Filosofia

“Da Relação dos Homens com os Animais”, por La Rochefoucauld

François, Duque de La Rochefoucauld, foi um importante intelectual francês do século XVII. Tendo sido um dos introdutores do gênero de máximas e epigramas (gênero no qual sua principal obra, Máximas e Reflexões Morais, foi escrita), influenciou profundamente filósofos como Friedrich Nietzsche e Émil Cioran. O texto abaixo foi extraído da obra mencionada.

Da Relação dos Homens com os Animais

Há tantas espécies de homens quanto de animais, e são os homens uns para os outros o que as diferentes espécies de animais são entre si e para as demais:

Quantos homens não vivem do sangue e da vida dos inocentes!
Uns, como tigres, são sempre bravios e cruéis;
Outros como leões, guardam certa aparência de generosidade;
Outros, como ursos, são ávidos e grosseiros;
Outros como lobos, são raptores impiedosos;
Outros como raposas, vivem de sua indústria, têm por ofício lograr.
Quantos homens não têm parte com os cães!

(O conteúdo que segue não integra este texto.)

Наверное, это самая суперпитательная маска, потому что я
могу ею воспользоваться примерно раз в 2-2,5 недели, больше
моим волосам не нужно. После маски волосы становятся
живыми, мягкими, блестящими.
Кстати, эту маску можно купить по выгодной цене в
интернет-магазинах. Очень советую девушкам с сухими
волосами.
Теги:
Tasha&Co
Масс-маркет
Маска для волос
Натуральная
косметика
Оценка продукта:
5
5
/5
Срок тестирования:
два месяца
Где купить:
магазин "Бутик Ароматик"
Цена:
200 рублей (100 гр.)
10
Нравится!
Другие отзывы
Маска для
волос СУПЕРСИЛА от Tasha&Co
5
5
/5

Destroem sua própria espécie, caçam para o prazer de quem lhes dá de comer, às vezes, seguem os donos, outras lhe guardam a casa.

Há lebréus de guerra que devem a vida ao próprio valor, que têm nobreza na coragem;
Há dogues encarniçados que só o furor têm por qualidade;
Há cães menos ou mais inúteis que ladram sempre e só às vezes mordem.
Há mesmo os cães de guarda que nem comem o que é do dono nem deixam os outros comerem.
Há símios e macacas que agradam pelas maneiras, que têm o espírito e fazem o mal;
Há pavões que só beleza têm, cujo canto desagrada e que destroem o lugar onde habitam.
Há pássaros que só se recomendam pela plumagem e pelas cores.

Quantos papagaios não falam sem cessar e nunca ouvem o que dizem;
Quantas pegas e gralhas não se deixam amansar para melhor furtar;
Quantas aves de rapina não vivem só da rapina;
Quantas espécies de animais pacíficos e tranquilos não servem só de comida aos outros animais!
Há gatos, sempre a espreita, maliciosos e infiéis, que têm pata de veludo;
Há víboras de língua venenosa cujo o restante tem emprego, há aranhas, moscas, pulgas e percevejos sempre incômodos e insuportáveis;

Há sapos que só dão pavor e veneno;
Há corujas que temem a luz.
Quantos animais não vivem debaixo da terra somente para se preservar!
Quantos cavalos não empregamos em tantas coisas e não abandonamos quando já não servem;
Quantos bois não trabalham a vida toda para enriquecer aquele que lhe impõe o julgo;
Quantas cigarras que passam a vida a cantar;

Lebres que de tudo têm medo;
Coelhos que se assustam e sossegam no prisco;
Porcos que vivem na devassidão e no lixo;
Canários domesticados que logram seus semelhantes e os atraem para rede;
Corvos e abutres que só vivem da podridão e corpos mortos!
Quantas aves de arribação vão de um mundo para outro e se expõem a perigos em busca da vida!
Quantas andorinhas sempre à procura de um bom tempo;

Besouros irrefletidos e sem rumo…
Borboletas que anseiam pelo fogo que as queima;
Abelhas que respeitam a rainha e com a regra se mantêm!
Quantos zangões errantes e preguiçosos que procuram se estabelecer as expensas das abelhas!
Quantas formigas cuja previdência e economia lhes alivia as necessidades!
Quantos crocodilos que fingem derramar lágrimas para devorar quem com elas se comove!

E quantos animais subjugados porque ignoram sua força!